The 2010 Paralympic torch will start its historic journey in Ottawa next March.
In all about 600 torchbearers will be chosen to carry the steel blue torch as it makes its way across the country for the start of the Games on March 12.
Unlike the Olympic flame the Paralympic flame has no ancestral home so the host country has the freedom to choose how the celebration for the lighting takes place.
"The government of Canada is proud to present the Paralympic Torch Relay and we encourage all Canadians to follow the flame from the relay's start in Ottawa to its exciting homecoming in Vancouver," said Gary Lunn, federal Minister of State for Sport.
Details of how the 600 people will be chosen and the 10-day route will be revealed later in the year.
Saturday, July 11 will also see a celebration hosted by the Vancouver Organizing committee for the 2010 Games to mark International Paralympic Day in Whistler. The event in Village Square, from 1 p.m. until 4 p.m., will showcase interactive Paralympic sport demonstrations and displays, Paralympic athletes, the Paralympic Torch and the 2010 mascot Sumi.
Look closely at the Paralympic Torch on display and you will see that it shows its own unique emblem - "Spark Becomes Flame." It shows a human figure with its arms raised and joined much like a candle's flame. Contained within the arms is the glow of a fire.
"We felt it was important for the Parlaympic Torch Relay to have its own emblem because of its special ability to shine its own light and reveal amazing stories of courage and perseverance in our communities and at the Games," John Furlong, VANOC's CEO, said in a statement.

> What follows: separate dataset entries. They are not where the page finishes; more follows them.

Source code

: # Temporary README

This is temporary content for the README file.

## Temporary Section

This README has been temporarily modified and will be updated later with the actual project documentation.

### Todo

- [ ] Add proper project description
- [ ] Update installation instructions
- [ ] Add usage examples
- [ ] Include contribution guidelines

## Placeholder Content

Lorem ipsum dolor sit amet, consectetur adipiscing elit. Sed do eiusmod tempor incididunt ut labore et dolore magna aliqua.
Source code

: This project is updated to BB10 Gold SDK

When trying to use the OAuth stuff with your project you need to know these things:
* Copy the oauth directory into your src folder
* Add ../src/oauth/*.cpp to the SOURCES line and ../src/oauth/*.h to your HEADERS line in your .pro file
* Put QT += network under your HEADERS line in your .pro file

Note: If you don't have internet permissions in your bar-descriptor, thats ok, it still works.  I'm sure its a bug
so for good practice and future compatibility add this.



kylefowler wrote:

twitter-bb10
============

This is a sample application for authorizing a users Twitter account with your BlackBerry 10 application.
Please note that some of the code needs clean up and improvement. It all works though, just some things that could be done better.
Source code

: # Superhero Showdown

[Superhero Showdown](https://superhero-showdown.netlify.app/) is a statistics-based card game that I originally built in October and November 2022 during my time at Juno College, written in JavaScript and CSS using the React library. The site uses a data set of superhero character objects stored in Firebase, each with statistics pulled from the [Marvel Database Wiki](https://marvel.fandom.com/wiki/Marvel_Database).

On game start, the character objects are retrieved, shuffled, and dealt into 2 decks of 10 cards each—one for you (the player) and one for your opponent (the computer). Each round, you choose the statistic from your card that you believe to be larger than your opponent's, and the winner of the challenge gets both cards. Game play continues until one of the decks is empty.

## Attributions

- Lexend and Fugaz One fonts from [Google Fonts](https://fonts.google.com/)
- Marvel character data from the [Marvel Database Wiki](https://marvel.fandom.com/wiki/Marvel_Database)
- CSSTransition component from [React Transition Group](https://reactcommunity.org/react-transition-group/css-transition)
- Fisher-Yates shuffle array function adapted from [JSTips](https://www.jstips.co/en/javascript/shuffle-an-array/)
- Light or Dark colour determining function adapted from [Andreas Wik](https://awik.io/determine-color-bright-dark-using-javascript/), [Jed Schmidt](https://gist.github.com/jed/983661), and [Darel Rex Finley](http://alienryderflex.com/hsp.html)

"To honour the remarkable achievements of Paralympic athletes we are planning extraordinary relay events that will inspire and garner attention for the Vancouver 2010 Paralympic Winter Games and the Paralympic Movement."
The one-metre-long torch, designed by Bombardier, has an ergonomic, curved and modern design and features the emblem of the 2010 Paralympic Winter Games, a red maple leaf air intake cut-out, and an engraving of the Games motto, "With Glowing Hearts/Des plus brillants exploits." It also has robust technology created by Bombardier's aerospace and transportation design teams to weather the extremes of the Canadian winter. The torch can be operated in temperatures ranging from -50 degrees to over 40 degrees, through rain, sleet, snow and wind.
The Paralympic Torchbearer uniform is also steel blue in colour and accented with bright bursts of blue and green on the jacket's left arm. The uniform, designed and produced by the Hudson's Bay Company, consists of a jacket, pullover pants, toque and knitted red mittens. The uniform is a commemorative keepsake for torchbearers.
The overall budget for both relays is $31 million, with the federal government contributing $12 million - $2 million of which will go to the Paralympics relay.
While sponsors Coca Cola and RBC also underwrite the Olympic relay, the Paralympic relay doesn't have any sponsors.
Since no Paralympic Games were held in Canada following the 1976 Montreal Summer Olympics or the 1988 Calgary Winter Olympics, this will be the first Paralympic torch relay held in this country.